Given data Start Marker

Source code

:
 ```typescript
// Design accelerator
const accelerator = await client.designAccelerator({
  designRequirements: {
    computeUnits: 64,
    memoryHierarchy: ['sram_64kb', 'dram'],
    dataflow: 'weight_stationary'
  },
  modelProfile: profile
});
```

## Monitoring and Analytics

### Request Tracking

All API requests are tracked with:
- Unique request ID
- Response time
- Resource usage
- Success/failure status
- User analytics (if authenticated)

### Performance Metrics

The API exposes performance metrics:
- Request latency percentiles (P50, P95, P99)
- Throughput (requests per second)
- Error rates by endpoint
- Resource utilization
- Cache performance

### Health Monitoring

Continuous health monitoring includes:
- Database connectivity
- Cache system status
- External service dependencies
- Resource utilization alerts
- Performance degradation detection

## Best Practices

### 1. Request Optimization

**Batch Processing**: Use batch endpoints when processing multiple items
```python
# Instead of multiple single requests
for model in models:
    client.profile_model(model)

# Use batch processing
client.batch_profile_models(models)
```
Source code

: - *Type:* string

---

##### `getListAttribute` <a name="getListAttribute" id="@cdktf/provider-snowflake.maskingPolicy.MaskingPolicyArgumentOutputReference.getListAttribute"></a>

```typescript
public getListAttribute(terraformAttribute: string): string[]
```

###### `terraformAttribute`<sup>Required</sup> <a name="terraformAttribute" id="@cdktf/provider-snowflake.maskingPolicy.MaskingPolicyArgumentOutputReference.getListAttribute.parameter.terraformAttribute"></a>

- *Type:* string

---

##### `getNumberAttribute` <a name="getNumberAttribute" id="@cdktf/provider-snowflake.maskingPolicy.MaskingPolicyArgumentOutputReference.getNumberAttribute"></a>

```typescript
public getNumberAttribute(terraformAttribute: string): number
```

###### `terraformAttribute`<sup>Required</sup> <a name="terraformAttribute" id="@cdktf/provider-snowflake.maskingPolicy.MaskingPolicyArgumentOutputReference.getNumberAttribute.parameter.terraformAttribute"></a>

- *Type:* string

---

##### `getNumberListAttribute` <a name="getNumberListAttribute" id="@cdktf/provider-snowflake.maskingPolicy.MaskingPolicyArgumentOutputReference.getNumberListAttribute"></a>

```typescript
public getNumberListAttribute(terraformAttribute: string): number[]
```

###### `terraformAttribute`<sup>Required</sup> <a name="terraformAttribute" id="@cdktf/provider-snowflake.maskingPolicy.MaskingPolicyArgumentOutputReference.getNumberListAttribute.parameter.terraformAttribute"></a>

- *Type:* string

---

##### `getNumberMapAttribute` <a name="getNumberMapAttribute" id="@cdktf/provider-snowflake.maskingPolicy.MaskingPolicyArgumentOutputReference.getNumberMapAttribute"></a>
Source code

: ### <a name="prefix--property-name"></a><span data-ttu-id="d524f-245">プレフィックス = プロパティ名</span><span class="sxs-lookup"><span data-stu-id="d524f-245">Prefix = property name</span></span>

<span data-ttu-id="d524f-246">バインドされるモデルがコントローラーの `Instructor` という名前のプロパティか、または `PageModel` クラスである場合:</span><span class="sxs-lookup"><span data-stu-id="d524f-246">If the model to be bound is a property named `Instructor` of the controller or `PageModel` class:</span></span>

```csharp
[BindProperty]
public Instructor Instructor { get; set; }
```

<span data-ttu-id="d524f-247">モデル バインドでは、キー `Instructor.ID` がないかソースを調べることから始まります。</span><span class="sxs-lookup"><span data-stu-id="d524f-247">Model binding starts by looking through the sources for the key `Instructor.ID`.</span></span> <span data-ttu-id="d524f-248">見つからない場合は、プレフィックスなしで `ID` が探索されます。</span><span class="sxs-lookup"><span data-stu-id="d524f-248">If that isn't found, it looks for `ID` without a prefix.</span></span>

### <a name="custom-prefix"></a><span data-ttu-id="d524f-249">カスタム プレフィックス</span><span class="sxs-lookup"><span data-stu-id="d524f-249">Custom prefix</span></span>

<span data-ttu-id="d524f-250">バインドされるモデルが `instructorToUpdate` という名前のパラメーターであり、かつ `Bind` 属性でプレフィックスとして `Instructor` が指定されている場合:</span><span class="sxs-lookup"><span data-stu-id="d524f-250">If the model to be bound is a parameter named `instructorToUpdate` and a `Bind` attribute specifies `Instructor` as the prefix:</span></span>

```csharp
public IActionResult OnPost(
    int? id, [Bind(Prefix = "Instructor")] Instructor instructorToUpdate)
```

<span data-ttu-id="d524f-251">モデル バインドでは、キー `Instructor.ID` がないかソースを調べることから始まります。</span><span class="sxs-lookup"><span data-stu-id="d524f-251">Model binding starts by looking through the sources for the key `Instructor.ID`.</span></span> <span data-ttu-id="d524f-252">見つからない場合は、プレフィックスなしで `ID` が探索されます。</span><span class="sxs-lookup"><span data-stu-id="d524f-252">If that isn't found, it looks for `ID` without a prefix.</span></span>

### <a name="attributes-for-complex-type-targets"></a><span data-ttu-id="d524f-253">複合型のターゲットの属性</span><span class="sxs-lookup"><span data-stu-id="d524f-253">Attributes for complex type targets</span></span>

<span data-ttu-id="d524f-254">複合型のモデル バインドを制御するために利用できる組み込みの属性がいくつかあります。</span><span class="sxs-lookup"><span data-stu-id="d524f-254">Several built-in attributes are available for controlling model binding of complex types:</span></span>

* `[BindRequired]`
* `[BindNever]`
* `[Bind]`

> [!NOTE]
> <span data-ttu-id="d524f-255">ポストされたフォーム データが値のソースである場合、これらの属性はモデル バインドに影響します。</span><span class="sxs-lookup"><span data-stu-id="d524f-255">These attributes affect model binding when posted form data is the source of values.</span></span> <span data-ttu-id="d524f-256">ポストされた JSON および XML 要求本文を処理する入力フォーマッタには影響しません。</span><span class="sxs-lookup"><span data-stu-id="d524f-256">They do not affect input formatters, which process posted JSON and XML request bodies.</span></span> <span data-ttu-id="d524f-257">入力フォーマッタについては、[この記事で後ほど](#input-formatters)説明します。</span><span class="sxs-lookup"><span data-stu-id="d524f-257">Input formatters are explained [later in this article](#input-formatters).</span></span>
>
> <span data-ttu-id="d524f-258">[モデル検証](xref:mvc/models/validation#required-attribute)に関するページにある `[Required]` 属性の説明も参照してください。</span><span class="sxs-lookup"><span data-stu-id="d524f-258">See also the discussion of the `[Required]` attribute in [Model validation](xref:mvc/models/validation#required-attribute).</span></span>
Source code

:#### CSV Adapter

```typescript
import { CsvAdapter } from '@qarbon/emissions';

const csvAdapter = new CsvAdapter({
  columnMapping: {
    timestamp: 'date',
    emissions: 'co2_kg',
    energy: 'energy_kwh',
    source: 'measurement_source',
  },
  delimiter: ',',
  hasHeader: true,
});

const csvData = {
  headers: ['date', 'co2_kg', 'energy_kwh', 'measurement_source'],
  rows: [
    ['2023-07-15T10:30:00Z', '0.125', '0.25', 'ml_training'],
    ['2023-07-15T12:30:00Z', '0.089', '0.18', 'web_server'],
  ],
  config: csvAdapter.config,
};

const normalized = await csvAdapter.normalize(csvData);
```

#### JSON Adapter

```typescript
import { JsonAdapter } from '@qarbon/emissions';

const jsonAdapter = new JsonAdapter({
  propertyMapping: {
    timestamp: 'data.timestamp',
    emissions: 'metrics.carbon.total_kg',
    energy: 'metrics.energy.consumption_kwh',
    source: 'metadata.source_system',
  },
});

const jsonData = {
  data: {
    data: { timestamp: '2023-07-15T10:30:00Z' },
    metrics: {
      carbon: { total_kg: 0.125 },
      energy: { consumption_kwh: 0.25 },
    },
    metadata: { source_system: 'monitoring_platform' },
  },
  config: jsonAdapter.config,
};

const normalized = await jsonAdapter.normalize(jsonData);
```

Given data End Marker

An exact reproduction of the data is required. Leave nothing out.

### Answer box:
Source code

:
 ```typescript
// Design accelerator
const accelerator = await client.designAccelerator({
  designRequirements: {
    computeUnits: 64,
    memoryHierarchy: ['sram_64kb', 'dram'],
    dataflow: 'weight_stationary'
  },
  modelProfile: profile
});
```

## Monitoring and Analytics

### Request Tracking

All API requests are tracked with:
- Unique request ID
- Response time
- Resource usage
- Success/failure status
- User analytics (if authenticated)

### Performance Metrics

The API exposes performance metrics:
- Request latency percentiles (P50, P95, P99)
- Throughput (requests per second)
- Error rates by endpoint
- Resource utilization
- Cache performance

### Health Monitoring

Continuous health monitoring includes:
- Database connectivity
- Cache system status
- External service dependencies
- Resource utilization alerts
- Performance degradation detection

## Best Practices

### 1. Request Optimization

**Batch Processing**: Use batch endpoints when processing multiple items
```python
# Instead of multiple single requests
for model in models:
    client.profile_model(model)

# Use batch processing
client.batch_profile_models(models)
```
Source code

: - *Type:* string

---

##### `getListAttribute` <a name="getListAttribute" id="@cdktf/provider-snowflake.maskingPolicy.MaskingPolicyArgumentOutputReference.getListAttribute"></a>

```typescript
public getListAttribute(terraformAttribute: string): string[]
```

###### `terraformAttribute`<sup>Required</sup> <a name="terraformAttribute" id="@cdktf/provider-snowflake.maskingPolicy.MaskingPolicyArgumentOutputReference.getListAttribute.parameter.terraformAttribute"></a>

- *Type:* string

---

##### `getNumberAttribute` <a name="getNumberAttribute" id="@cdktf/provider-snowflake.maskingPolicy.MaskingPolicyArgumentOutputReference.getNumberAttribute"></a>

```typescript
public getNumberAttribute(terraformAttribute: string): number
```

###### `terraformAttribute`<sup>Required</sup> <a name="terraformAttribute" id="@cdktf/provider-snowflake.maskingPolicy.MaskingPolicyArgumentOutputReference.getNumberAttribute.parameter.terraformAttribute"></a>

- *Type:* string

---

##### `getNumberListAttribute` <a name="getNumberListAttribute" id="@cdktf/provider-snowflake.maskingPolicy.MaskingPolicyArgumentOutputReference.getNumberListAttribute"></a>

```typescript
public getNumberListAttribute(terraformAttribute: string): number[]
```

###### `terraformAttribute`<sup>Required</sup> <a name="terraformAttribute" id="@cdktf/provider-snowflake.maskingPolicy.MaskingPolicyArgumentOutputReference.getNumberListAttribute.parameter.terraformAttribute"></a>

- *Type:* string

---

##### `getNumberMapAttribute` <a name="getNumberMapAttribute" id="@cdktf/provider-snowflake.maskingPolicy.MaskingPolicyArgumentOutputReference.getNumberMapAttribute"></a>
Source code

: ### <a name="prefix--property-name"></a><span data-ttu-id="d524f-245">プレフィックス = プロパティ名</span><span class="sxs-lookup"><span data-stu-id="d524f-245">Prefix = property name</span></span>

<span data-ttu-id="d524f-246">バインドされるモデルがコントローラーの `Instructor` という名前のプロパティか、または `PageModel` クラスである場合:</span><span class="sxs-lookup"><span data-stu-id="d524f-246">If the model to be bound is a property named `Instructor` of the controller or `PageModel` class:</span></span>

```csharp
[BindProperty]
public Instructor Instructor { get; set; }
```

<span data-ttu-id="d524f-247">モデル バインドでは、キー `Instructor.ID` がないかソースを調べることから始まります。</span><span class="sxs-lookup"><span data-stu-id="d524f-247">Model binding starts by looking through the sources for the key `Instructor.ID`.</span></span> <span data-ttu-id="d524f-248">見つからない場合は、プレフィックスなしで `ID` が探索されます。</span><span class="sxs-lookup"><span data-stu-id="d524f-248">If that isn't found, it looks for `ID` without a prefix.</span></span>

### <a name="custom-prefix"></a><span data-ttu-id="d524f-249">カスタム プレフィックス</span><span class="sxs-lookup"><span data-stu-id="d524f-249">Custom prefix</span></span>

<span data-ttu-id="d524f-250">バインドされるモデルが `instructorToUpdate` という名前のパラメーターであり、かつ `Bind` 属性でプレフィックスとして `Instructor` が指定されている場合:</span><span class="sxs-lookup"><span data-stu-id="d524f-250">If the model to be bound is a parameter named `instructorToUpdate` and a `Bind` attribute specifies `Instructor` as the prefix:</span></span>

```csharp
public IActionResult OnPost(
    int? id, [Bind(Prefix = "Instructor")] Instructor instructorToUpdate)
```

<span data-ttu-id="d524f-251">モデル バインドでは、キー `Instructor.ID` がないかソースを調べることから始まります。</span><span class="sxs-lookup"><span data-stu-id="d524f-251">Model binding starts by looking through the sources for the key `Instructor.ID`.</span></span> <span data-ttu-id="d524f-252">見つからない場合は、プレフィックスなしで `ID` が探索されます。</span><span class="sxs-lookup"><span data-stu-id="d524f-252">If that isn't found, it looks for `ID` without a prefix.</span></span>

### <a name="attributes-for-complex-type-targets"></a><span data-ttu-id="d524f-253">複合型のターゲットの属性</span><span class="sxs-lookup"><span data-stu-id="d524f-253">Attributes for complex type targets</span></span>

<span data-ttu-id="d524f-254">複合型のモデル バインドを制御するために利用できる組み込みの属性がいくつかあります。</span><span class="sxs-lookup"><span data-stu-id="d524f-254">Several built-in attributes are available for controlling model binding of complex types:</span></span>

* `[BindRequired]`
* `[BindNever]`
* `[Bind]`

> [!NOTE]
> <span data-ttu-id="d524f-255">ポストされたフォーム データが値のソースである場合、これらの属性はモデル バインドに影響します。</span><span class="sxs-lookup"><span data-stu-id="d524f-255">These attributes affect model binding when posted form data is the source of values.</span></span> <span data-ttu-id="d524f-256">ポストされた JSON および XML 要求本文を処理する入力フォーマッタには影響しません。</span><span class="sxs-lookup"><span data-stu-id="d524f-256">They do not affect input formatters, which process posted JSON and XML request bodies.</span></span> <span data-ttu-id="d524f-257">入力フォーマッタについては、[この記事で後ほど](#input-formatters)説明します。</span><span class="sxs-lookup"><span data-stu-id="d524f-257">Input formatters are explained [later in this article](#input-formatters).</span></span>
>
> <span data-ttu-id="d524f-258">[モデル検証](xref:mvc/models/validation#required-attribute)に関するページにある `[Required]` 属性の説明も参照してください。</span><span class="sxs-lookup"><span data-stu-id="d524f-258">See also the discussion of the `[Required]` attribute in [Model validation](xref:mvc/models/validation#required-attribute).</span></span>
Source code

:#### CSV Adapter

```typescript
import { CsvAdapter } from '@qarbon/emissions';

const csvAdapter = new CsvAdapter({
  columnMapping: {
    timestamp: 'date',
    emissions: 'co2_kg',
    energy: 'energy_kwh',
    source: 'measurement_source',
  },
  delimiter: ',',
  hasHeader: true,
});

const csvData = {
  headers: ['date', 'co2_kg', 'energy_kwh', 'measurement_source'],
  rows: [
    ['2023-07-15T10:30:00Z', '0.125', '0.25', 'ml_training'],
    ['2023-07-15T12:30:00Z', '0.089', '0.18', 'web_server'],
  ],
  config: csvAdapter.config,
};

const normalized = await csvAdapter.normalize(csvData);
```

#### JSON Adapter

```typescript
import { JsonAdapter } from '@qarbon/emissions';

const jsonAdapter = new JsonAdapter({
  propertyMapping: {
    timestamp: 'data.timestamp',
    emissions: 'metrics.carbon.total_kg',
    energy: 'metrics.energy.consumption_kwh',
    source: 'metadata.source_system',
  },
});

const jsonData = {
  data: {
    data: { timestamp: '2023-07-15T10:30:00Z' },
    metrics: {
      carbon: { total_kg: 0.125 },
      energy: { consumption_kwh: 0.25 },
    },
    metadata: { source_system: 'monitoring_platform' },
  },
  config: jsonAdapter.config,
};

const normalized = await jsonAdapter.normalize(jsonData);
```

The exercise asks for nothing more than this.